Records for this exercise below:

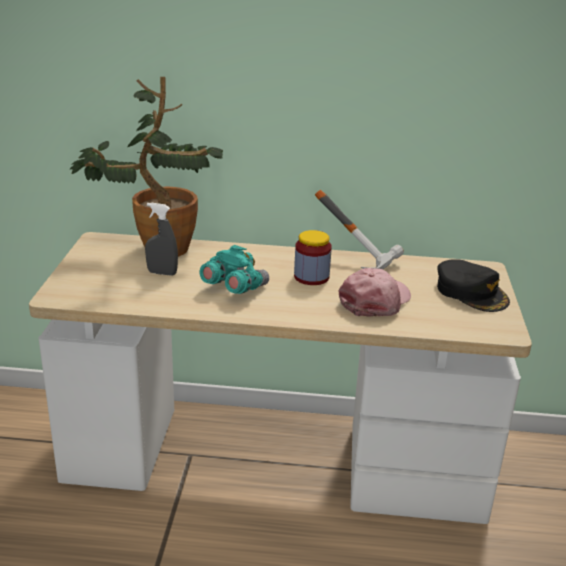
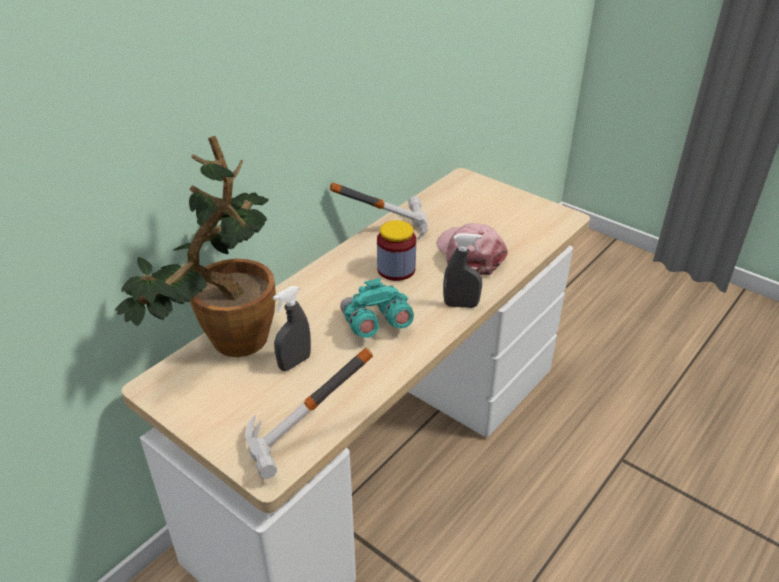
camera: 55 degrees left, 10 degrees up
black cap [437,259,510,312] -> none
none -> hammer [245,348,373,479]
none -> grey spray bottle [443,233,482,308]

End of Records for this exercise.
Records for this exercise below:

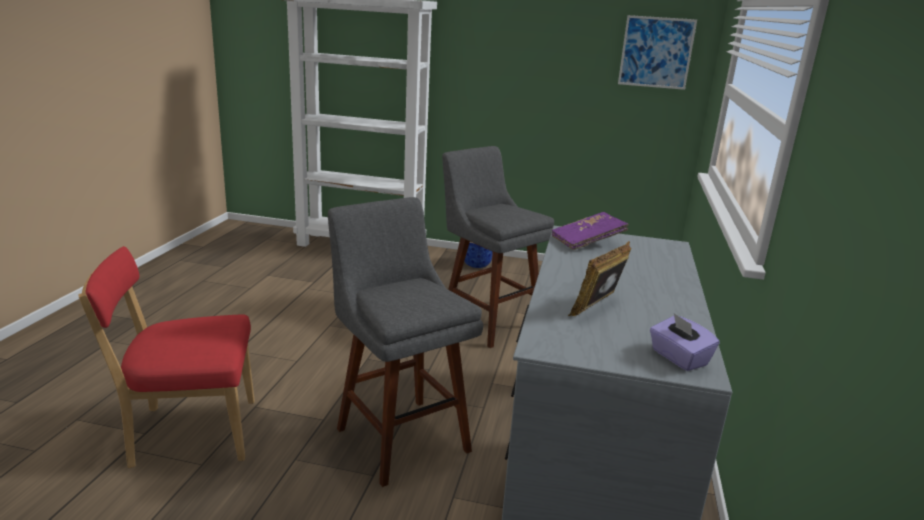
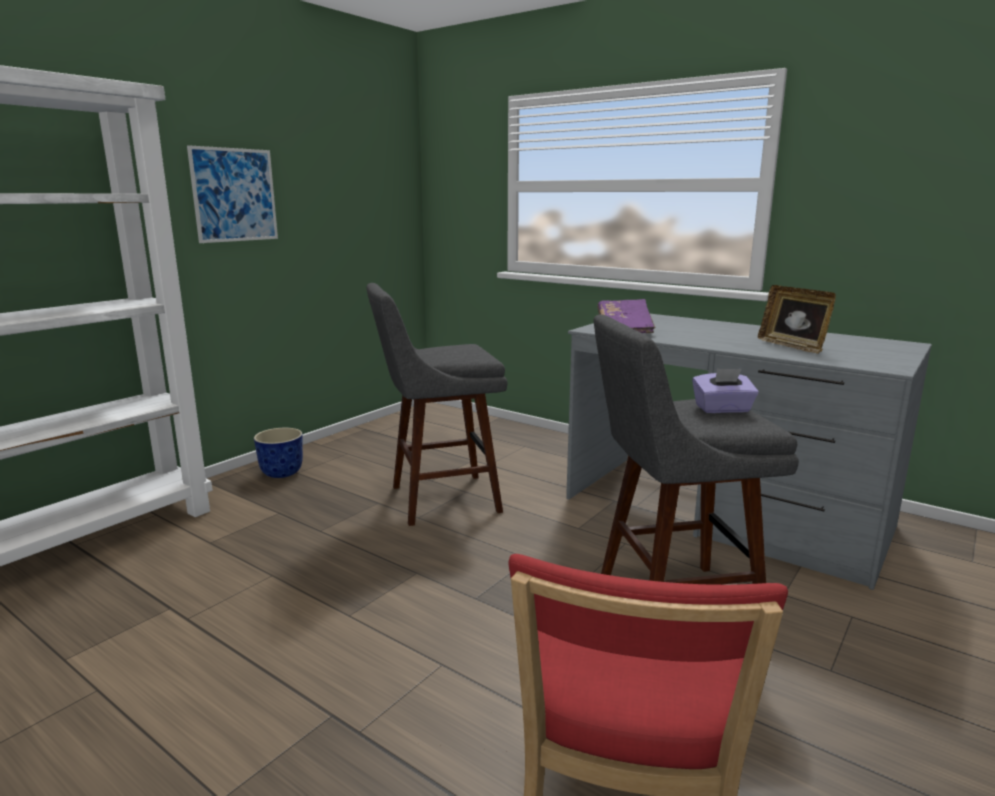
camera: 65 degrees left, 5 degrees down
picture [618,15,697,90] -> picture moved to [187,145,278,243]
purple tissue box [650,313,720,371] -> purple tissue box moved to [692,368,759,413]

End of Records for this exercise.

• Problem to work on
What you return must be an exact retyping of the lines above starting at the line with "camera: 55 degrees left, 10 degrees up" and ending at the line with "none -> grey spray bottle [443,233,482,308]", and nothing besides.

• Result for this task
camera: 55 degrees left, 10 degrees up
black cap [437,259,510,312] -> none
none -> hammer [245,348,373,479]
none -> grey spray bottle [443,233,482,308]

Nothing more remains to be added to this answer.